At a hearing in the Chamber of Deputies on Tuesday, Central Bank President Roberto Campos Neto said that blockchain is here to stay and signaled that the institution is studying a third bill for the sector. “We like the House and Senate bill, we will have a third [projeto] to improve,” he said. “In our PL, we are going to start regulating brokerages.” According to an article on the Block News website, one of the objectives of the BC is to know if exchanges have ballast for the sales of cryptocurrencies carried out and foreigners will be asked to “preferably have their headquarters” in Brazil. Another concern, according to Campos Neto, is the global concentration of custody. The BC president stated that the body has also been monitoring the use of cryptocurrencies in import fraud, according to E-Investidor.

And the BC postponed the tests of the digital real to 2023, the national CBDC (central bank digital currency) whose pilot project was supposed to start in the second half of this year. The delay was disclosed by Fábio Araújo, economist at the BC and responsible at the institution for coordinating the project, during the event “CBDC and digital real: what it is and how it will be”, promoted by the Brazilian Federation of Banks (Febraban) on Monday. (30).

Rules that regulate the exposure of global banks to crypto assets will be completed this year, according to the Basel Committee on Banking Supervision. “Recent events have further highlighted the importance of a global minimum prudential framework to mitigate crypto-asset risks,” the committee said in a statement.

The UK government has proposed more protective measures against the possible collapse of stablecoins in a consultation paper published on Tuesday, which recommends amending legislation to address such risks. One of the proposals is to give the Bank of England more powers to coordinate the management of stablecoin issuers that have collapsed and are of “systemic importance”.

Molly White, 28-year-old software engineer who writes articles for Wikipedia as a hobby, has become one of the main critics of the crypto industry. On his Web3 is Going Just Great website, White documents numerous cases of infringement: investments that result in fraud, projects that collapse through mismanagement, and hacker intrusions that steal money from users, according to the Washington Post.

And speaking of scams, spam, phishing attacks, scams and malware challenges are constant for Discord, the messaging app for gamers that is now one of the main platforms used for crypto projects. According to a report by Vice magazine, conversations on the app’s channels are not encrypted and it is possible to have access to information that gives clues about the launch of a token or if it is about to be listed on Coinbase, for example.

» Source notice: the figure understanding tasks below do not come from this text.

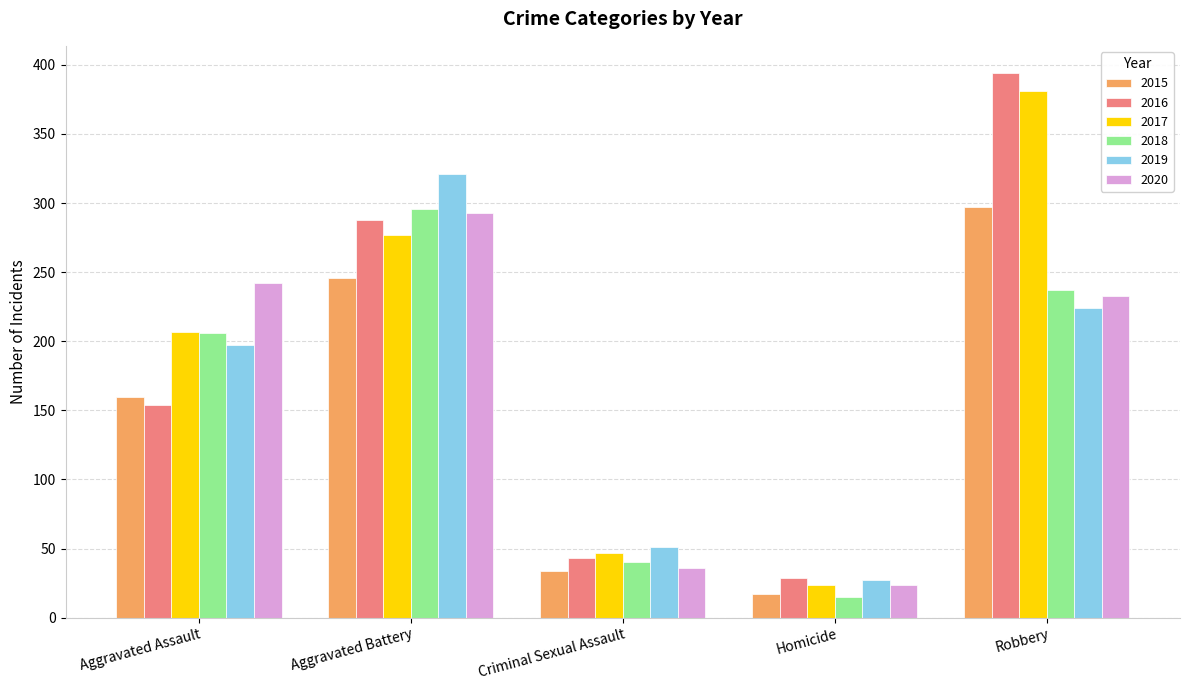

Which category has the lowest value across all series?

Homicide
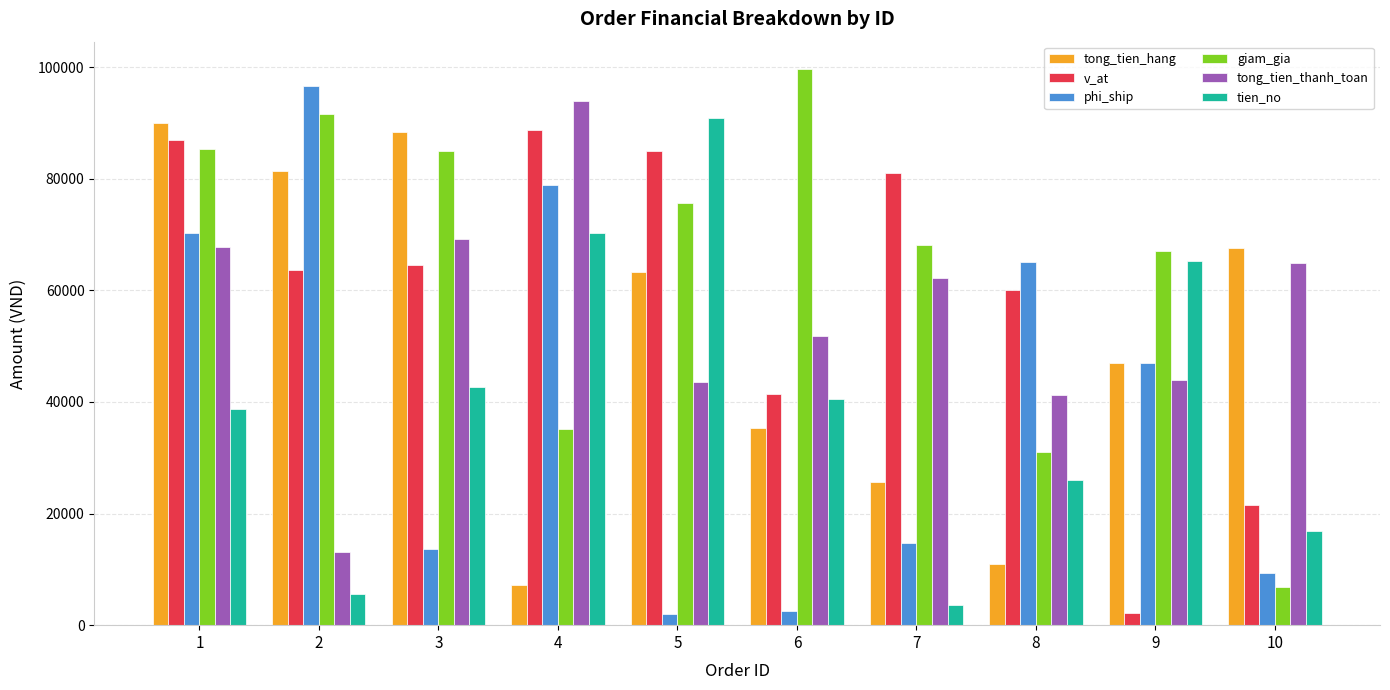

What is the minimum value for giam_gia?

6822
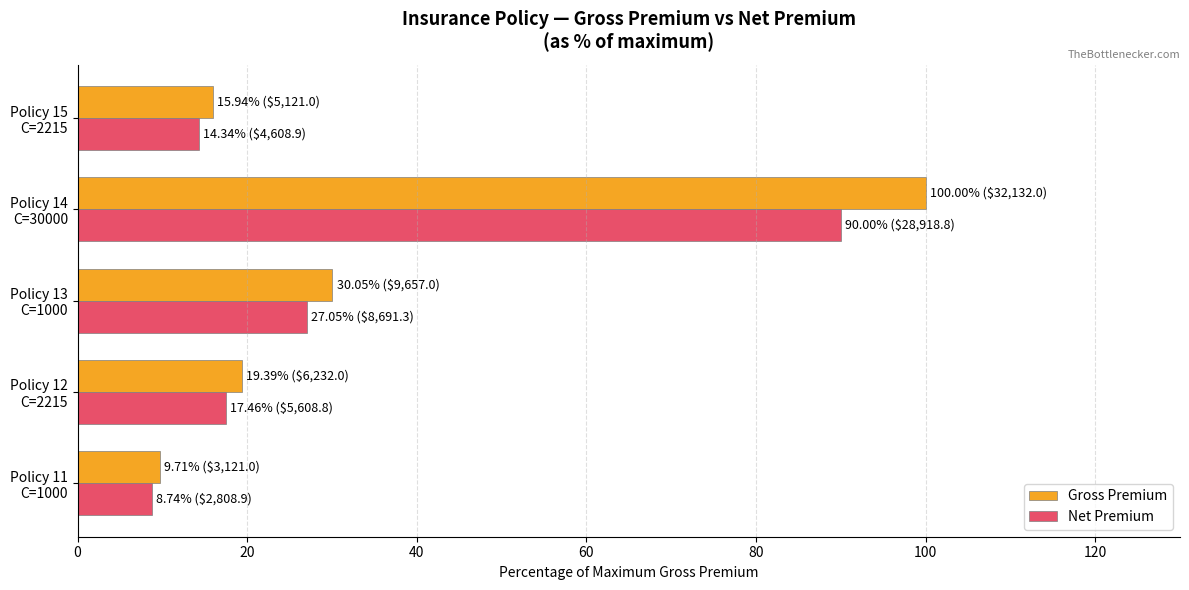

What is the average value of the Net Premium series?

31.5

Despite efforts to improve cybersecurity rules, ransomware attacks against companies remain on the rise in the US and lawmakers say the government has limited reach to prevent such scams, according to the Wall Street Journal. Only 19% of cyber risk management executives revealed a “high level” of confidence to combat such threats, according to a survey by the insurance brokerage unit of Marsh & McLennan and Microsoft.

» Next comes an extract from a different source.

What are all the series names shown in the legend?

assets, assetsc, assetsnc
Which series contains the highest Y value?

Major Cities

New York couple accused of laundering $4.5 billion in cryptocurrencies stolen in the 2016 hack of Bitfinex exchange is still negotiating a plea deal as more than 1.1 gigabytes of evidence are analyzed, prosecutors said. Lya “Dutch” Lichtenstein, 34, and his wife, Heather Morgan, 32, are due to appear in court on Friday, Reuters reported.

Renowned technology experts banded together to urge US lawmakers to put up barriers to the growing cryptocurrency industry, the first concerted effort to combat lobbying by companies in the industry, according to the Financial Times. A group of 26 computer scientists and academics, including Harvard University professor Bruce Schneier and Kelsey Hightower, chief engineer of Google Cloud, signed a letter delivered to congressmen criticizing investments in cryptocurrencies and blockchain technology.